Des Moines could buy foreclosed The Fifth parking garage for $ 40.5 million

The city of Des Moines could shell out around $ 40.5 million to buy a 751-space parking lot, part of a downtown complex called The Fifth that is in foreclosure after developers fail to pay a loan to construction.

Des Moines has offered to buy the 11-story parking lot, which is now “essentially complete,” at the corner of Fifth Avenue and Walnut Street, according to a petition filed Friday night. The final price will vary as the loan earns $ 3,306.40 in interest daily. The actual value of the structure is also unclear as far fewer employees work and park downtown during the pandemic, and it’s unclear how many will return.

The garage is the first of three buildings, including a 40-story skyscraper, planned for the complex. The future of The Fifth is uncertain amid ongoing legal action.

Bankers Trust Co. and Christensen Development, whom a court appointed to oversee the completion of the garage, filed a fast-track application to have the court allow the sale because “the delays increase costs at a substantial rate given the amounts owed. “, indicates the query. Christensen Development was granted permission to sell the garage when it was appointed receiver in October.

The city also requested an expedited hearing on Monday, according to a statement from City Manager Scott Sanders.

It’s unclear whether the city would operate the parking garage to recoup the $ 40.5 million spent to buy the property or attempt to sell it to another owner.

Sanders declined to comment further.

The progress of the $ 170 million project has been marred by delays, which is the main point of contention for the ongoing legal proceedings.

Plans call for the garage to form the base of the 40-story tower, which would house apartments, a 21C hotel-museum. and a bar. A separate five-story building would house an Alamo Drafthouse cinema as well as two floors of offices and a restaurant on the ground floor.

Mandelbaum Properties won a bid in 2017 to develop the city-owned site, which previously housed a dilapidated parking lot. Under a complex development agreement, the company had to have completed the garage by August 16, 2020 and have started construction of the tower by October 31, 2019. In return, the city granted it a forgivable loan of $ 4 million and up to $ 10 million in tax rebates.

Des Moines filed a notice of default against the developer in June for failing to meet these deadlines.
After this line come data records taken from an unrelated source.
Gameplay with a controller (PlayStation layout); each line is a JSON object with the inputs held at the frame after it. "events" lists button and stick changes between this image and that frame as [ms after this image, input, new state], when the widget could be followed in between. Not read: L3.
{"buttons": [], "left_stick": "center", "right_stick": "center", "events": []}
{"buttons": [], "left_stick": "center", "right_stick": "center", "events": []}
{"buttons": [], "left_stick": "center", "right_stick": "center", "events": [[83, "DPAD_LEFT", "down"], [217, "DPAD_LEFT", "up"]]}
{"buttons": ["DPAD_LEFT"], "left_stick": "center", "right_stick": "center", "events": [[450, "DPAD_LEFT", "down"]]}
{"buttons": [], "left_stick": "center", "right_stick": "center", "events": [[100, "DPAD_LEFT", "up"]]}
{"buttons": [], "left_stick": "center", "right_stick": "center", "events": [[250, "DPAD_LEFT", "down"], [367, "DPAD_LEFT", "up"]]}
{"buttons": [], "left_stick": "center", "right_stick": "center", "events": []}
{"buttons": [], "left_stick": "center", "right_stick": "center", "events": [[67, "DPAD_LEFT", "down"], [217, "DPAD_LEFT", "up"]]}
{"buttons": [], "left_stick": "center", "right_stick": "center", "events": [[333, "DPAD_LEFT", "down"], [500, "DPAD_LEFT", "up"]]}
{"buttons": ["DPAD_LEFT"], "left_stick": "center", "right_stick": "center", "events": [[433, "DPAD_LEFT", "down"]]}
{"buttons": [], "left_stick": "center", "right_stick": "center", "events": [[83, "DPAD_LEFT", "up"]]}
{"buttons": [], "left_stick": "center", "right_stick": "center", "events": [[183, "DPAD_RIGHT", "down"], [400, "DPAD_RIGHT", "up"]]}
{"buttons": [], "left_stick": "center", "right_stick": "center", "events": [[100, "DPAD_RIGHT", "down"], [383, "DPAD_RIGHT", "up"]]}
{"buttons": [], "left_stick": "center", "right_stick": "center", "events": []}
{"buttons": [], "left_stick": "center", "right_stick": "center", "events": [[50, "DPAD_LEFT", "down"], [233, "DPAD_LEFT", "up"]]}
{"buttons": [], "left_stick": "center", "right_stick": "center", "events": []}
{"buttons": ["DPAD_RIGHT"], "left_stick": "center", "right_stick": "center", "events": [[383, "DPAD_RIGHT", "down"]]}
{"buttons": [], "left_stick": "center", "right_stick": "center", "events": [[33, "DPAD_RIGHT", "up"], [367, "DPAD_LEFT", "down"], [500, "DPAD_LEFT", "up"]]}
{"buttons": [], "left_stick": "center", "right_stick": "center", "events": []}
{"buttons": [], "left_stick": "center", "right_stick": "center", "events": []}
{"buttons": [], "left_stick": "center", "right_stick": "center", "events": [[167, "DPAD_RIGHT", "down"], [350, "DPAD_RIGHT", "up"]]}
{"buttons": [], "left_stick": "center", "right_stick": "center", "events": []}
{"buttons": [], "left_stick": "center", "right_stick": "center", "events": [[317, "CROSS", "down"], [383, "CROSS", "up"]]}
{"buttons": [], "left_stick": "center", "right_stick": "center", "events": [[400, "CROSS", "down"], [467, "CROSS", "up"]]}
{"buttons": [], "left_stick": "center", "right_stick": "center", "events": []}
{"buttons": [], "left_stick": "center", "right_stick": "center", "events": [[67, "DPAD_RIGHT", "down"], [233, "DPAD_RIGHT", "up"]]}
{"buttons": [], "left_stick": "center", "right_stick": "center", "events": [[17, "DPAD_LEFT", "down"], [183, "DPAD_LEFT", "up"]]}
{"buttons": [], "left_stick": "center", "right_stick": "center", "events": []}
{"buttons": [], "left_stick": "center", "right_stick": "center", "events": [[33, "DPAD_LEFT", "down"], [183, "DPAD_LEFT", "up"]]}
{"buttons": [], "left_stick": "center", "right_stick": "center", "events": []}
In September, Bankers Trust Co. filed a foreclosure petition against Justin and Sean Mandelbaum and 5th and Walnut LLC, alleging that they had failed to pay a $ 48 million loan for the garage that was due the previous month. The property was to go up for sale immediately – with the city listed as a junior lien holder – unless the developers ask for a delay, according to the petition.

A week after the lockdown, the Mandelbaum brothers filed a counterclaim seeking $ 101 million in damages from the city. They alleged that Des Moines officials committed “flagrant violations” of the development agreement, falsely declaring the project in default and ultimately triggering the foreclosure petition. The cross-claim seeks a temporary injunction preventing the city from recovering the property.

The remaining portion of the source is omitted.